RECORD LIST:
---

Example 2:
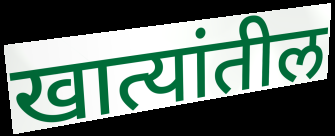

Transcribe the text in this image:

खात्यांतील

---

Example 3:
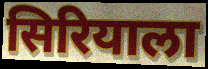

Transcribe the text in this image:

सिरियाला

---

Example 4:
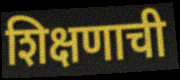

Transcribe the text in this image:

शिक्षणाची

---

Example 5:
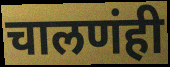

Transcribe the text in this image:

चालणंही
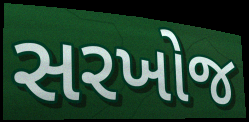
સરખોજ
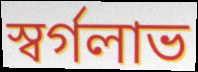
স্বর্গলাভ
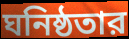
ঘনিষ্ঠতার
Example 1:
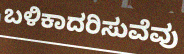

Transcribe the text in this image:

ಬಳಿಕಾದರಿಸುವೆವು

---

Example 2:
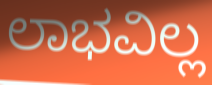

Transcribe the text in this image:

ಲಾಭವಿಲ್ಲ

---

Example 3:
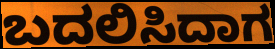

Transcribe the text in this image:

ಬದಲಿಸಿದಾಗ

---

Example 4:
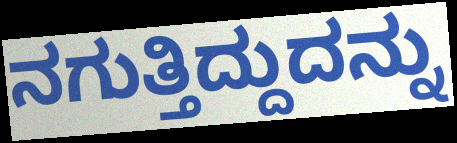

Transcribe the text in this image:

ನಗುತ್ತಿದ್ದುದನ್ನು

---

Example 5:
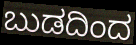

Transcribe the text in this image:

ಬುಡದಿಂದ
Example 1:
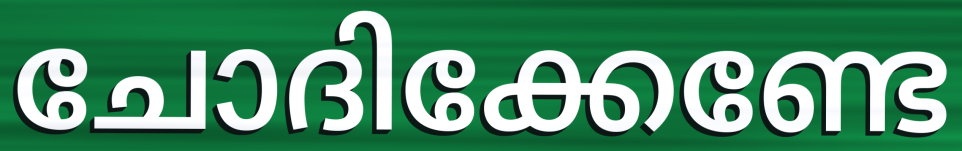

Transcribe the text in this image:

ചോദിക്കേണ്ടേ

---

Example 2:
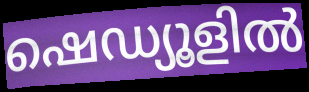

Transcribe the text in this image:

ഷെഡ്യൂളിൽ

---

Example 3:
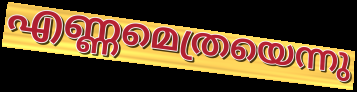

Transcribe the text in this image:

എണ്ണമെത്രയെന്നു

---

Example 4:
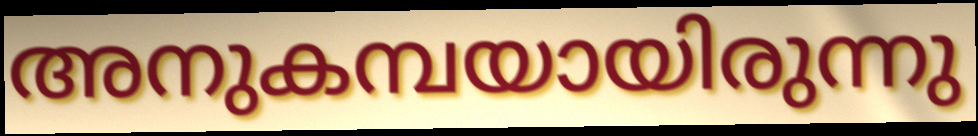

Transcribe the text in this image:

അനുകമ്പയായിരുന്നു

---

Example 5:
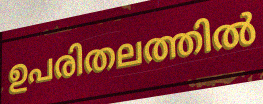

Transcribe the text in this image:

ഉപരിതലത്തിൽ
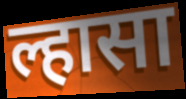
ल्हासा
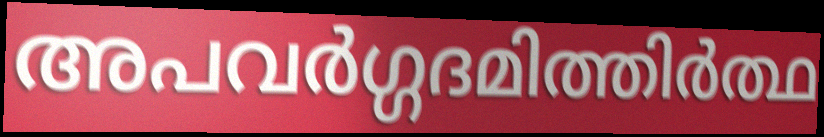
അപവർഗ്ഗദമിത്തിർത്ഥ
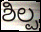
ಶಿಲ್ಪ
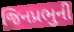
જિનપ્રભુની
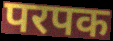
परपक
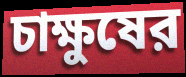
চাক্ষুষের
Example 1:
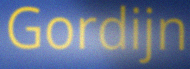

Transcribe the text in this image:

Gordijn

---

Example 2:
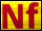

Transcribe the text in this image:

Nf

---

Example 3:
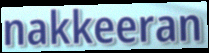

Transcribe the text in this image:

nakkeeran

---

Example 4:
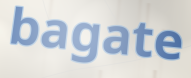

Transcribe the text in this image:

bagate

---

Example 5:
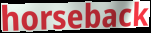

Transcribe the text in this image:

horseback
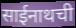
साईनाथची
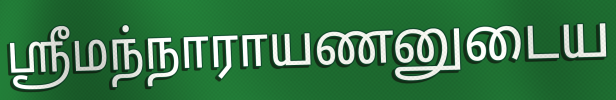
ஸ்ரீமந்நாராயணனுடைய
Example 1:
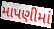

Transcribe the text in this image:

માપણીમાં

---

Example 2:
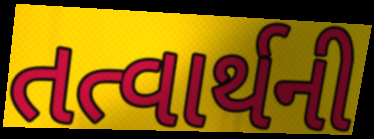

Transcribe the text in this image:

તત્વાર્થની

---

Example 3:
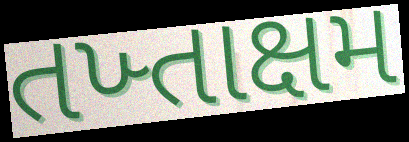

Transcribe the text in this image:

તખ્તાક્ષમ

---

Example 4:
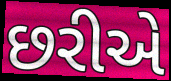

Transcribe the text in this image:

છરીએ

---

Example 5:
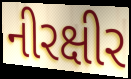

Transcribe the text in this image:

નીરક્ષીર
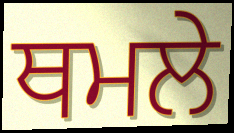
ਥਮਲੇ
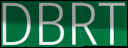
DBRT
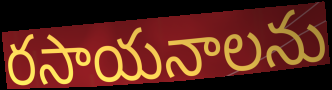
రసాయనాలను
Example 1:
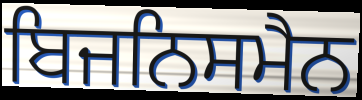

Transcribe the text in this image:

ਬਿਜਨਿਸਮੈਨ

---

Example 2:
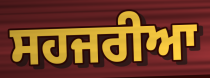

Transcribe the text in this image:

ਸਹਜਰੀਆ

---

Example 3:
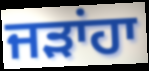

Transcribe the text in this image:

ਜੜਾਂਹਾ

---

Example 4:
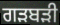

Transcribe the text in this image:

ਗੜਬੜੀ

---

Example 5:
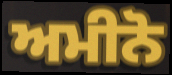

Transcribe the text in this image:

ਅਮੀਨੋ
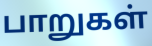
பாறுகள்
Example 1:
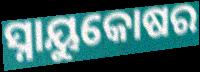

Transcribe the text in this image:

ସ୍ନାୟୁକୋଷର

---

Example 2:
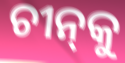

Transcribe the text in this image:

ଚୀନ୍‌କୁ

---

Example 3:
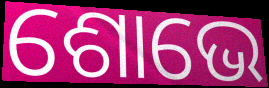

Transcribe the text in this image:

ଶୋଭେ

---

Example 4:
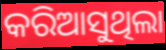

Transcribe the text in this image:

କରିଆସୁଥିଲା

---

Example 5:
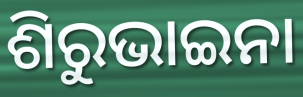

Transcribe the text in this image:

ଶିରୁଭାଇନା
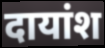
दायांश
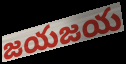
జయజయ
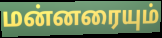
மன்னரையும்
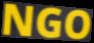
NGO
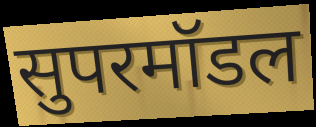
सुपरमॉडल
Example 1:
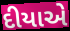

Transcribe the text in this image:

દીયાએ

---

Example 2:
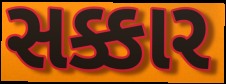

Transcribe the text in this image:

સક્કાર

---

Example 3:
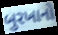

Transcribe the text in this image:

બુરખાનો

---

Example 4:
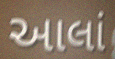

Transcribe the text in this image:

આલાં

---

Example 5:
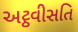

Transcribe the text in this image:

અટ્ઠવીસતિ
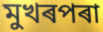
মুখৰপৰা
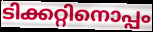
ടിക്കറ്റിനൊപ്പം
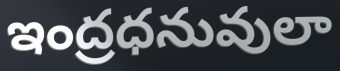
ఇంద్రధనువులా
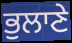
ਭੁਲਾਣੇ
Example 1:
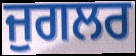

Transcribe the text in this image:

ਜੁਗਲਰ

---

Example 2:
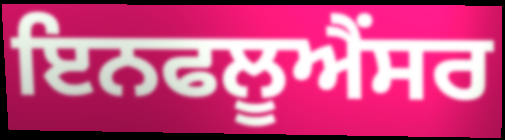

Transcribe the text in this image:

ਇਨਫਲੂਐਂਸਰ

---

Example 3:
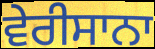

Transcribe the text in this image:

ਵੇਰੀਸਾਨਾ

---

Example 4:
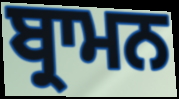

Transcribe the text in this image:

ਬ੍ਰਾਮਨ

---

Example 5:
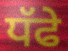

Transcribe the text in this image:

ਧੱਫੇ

WHAT TO WORK ON:
Copy every line of the entries above verbatim, leaving out the pictures.

WRITTEN SOLUTION:
---

Example 2:

Transcribe the text in this image:

खात्यांतील

---

Example 3:

Transcribe the text in this image:

सिरियाला

---

Example 4:

Transcribe the text in this image:

शिक्षणाची

---

Example 5:

Transcribe the text in this image:

चालणंही
સરખોજ
স্বর্গলাভ
ঘনিষ্ঠতার
Example 1:

Transcribe the text in this image:

ಬಳಿಕಾದರಿಸುವೆವು

---

Example 2:

Transcribe the text in this image:

ಲಾಭವಿಲ್ಲ

---

Example 3:

Transcribe the text in this image:

ಬದಲಿಸಿದಾಗ

---

Example 4:

Transcribe the text in this image:

ನಗುತ್ತಿದ್ದುದನ್ನು

---

Example 5:

Transcribe the text in this image:

ಬುಡದಿಂದ
Example 1:

Transcribe the text in this image:

ചോദിക്കേണ്ടേ

---

Example 2:

Transcribe the text in this image:

ഷെഡ്യൂളിൽ

---

Example 3:

Transcribe the text in this image:

എണ്ണമെത്രയെന്നു

---

Example 4:

Transcribe the text in this image:

അനുകമ്പയായിരുന്നു

---

Example 5:

Transcribe the text in this image:

ഉപരിതലത്തിൽ
ल्हासा
അപവർഗ്ഗദമിത്തിർത്ഥ
ಶಿಲ್ಪ
જિનપ્રભુની
परपक
চাক্ষুষের
Example 1:

Transcribe the text in this image:

Gordijn

---

Example 2:

Transcribe the text in this image:

Nf

---

Example 3:

Transcribe the text in this image:

nakkeeran

---

Example 4:

Transcribe the text in this image:

bagate

---

Example 5:

Transcribe the text in this image:

horseback
साईनाथची
ஸ்ரீமந்நாராயணனுடைய
Example 1:

Transcribe the text in this image:

માપણીમાં

---

Example 2:

Transcribe the text in this image:

તત્વાર્થની

---

Example 3:

Transcribe the text in this image:

તખ્તાક્ષમ

---

Example 4:

Transcribe the text in this image:

છરીએ

---

Example 5:

Transcribe the text in this image:

નીરક્ષીર
ਥਮਲੇ
DBRT
రసాయనాలను
Example 1:

Transcribe the text in this image:

ਬਿਜਨਿਸਮੈਨ

---

Example 2:

Transcribe the text in this image:

ਸਹਜਰੀਆ

---

Example 3:

Transcribe the text in this image:

ਜੜਾਂਹਾ

---

Example 4:

Transcribe the text in this image:

ਗੜਬੜੀ

---

Example 5:

Transcribe the text in this image:

ਅਮੀਨੋ
பாறுகள்
Example 1:

Transcribe the text in this image:

ସ୍ନାୟୁକୋଷର

---

Example 2:

Transcribe the text in this image:

ଚୀନ୍‌କୁ

---

Example 3:

Transcribe the text in this image:

ଶୋଭେ

---

Example 4:

Transcribe the text in this image:

କରିଆସୁଥିଲା

---

Example 5:

Transcribe the text in this image:

ଶିରୁଭାଇନା
दायांश
జయజయ
மன்னரையும்
NGO
सुपरमॉडल
Example 1:

Transcribe the text in this image:

દીયાએ

---

Example 2:

Transcribe the text in this image:

સક્કાર

---

Example 3:

Transcribe the text in this image:

બુરખાનો

---

Example 4:

Transcribe the text in this image:

આલાં

---

Example 5:

Transcribe the text in this image:

અટ્ઠવીસતિ
মুখৰপৰা
ടിക്കറ്റിനൊപ്പം
ఇంద్రధనువులా
ਭੁਲਾਣੇ
Example 1:

Transcribe the text in this image:

ਜੁਗਲਰ

---

Example 2:

Transcribe the text in this image:

ਇਨਫਲੂਐਂਸਰ

---

Example 3:

Transcribe the text in this image:

ਵੇਰੀਸਾਨਾ

---

Example 4:

Transcribe the text in this image:

ਬ੍ਰਾਮਨ

---

Example 5:

Transcribe the text in this image:

ਧੱਫੇ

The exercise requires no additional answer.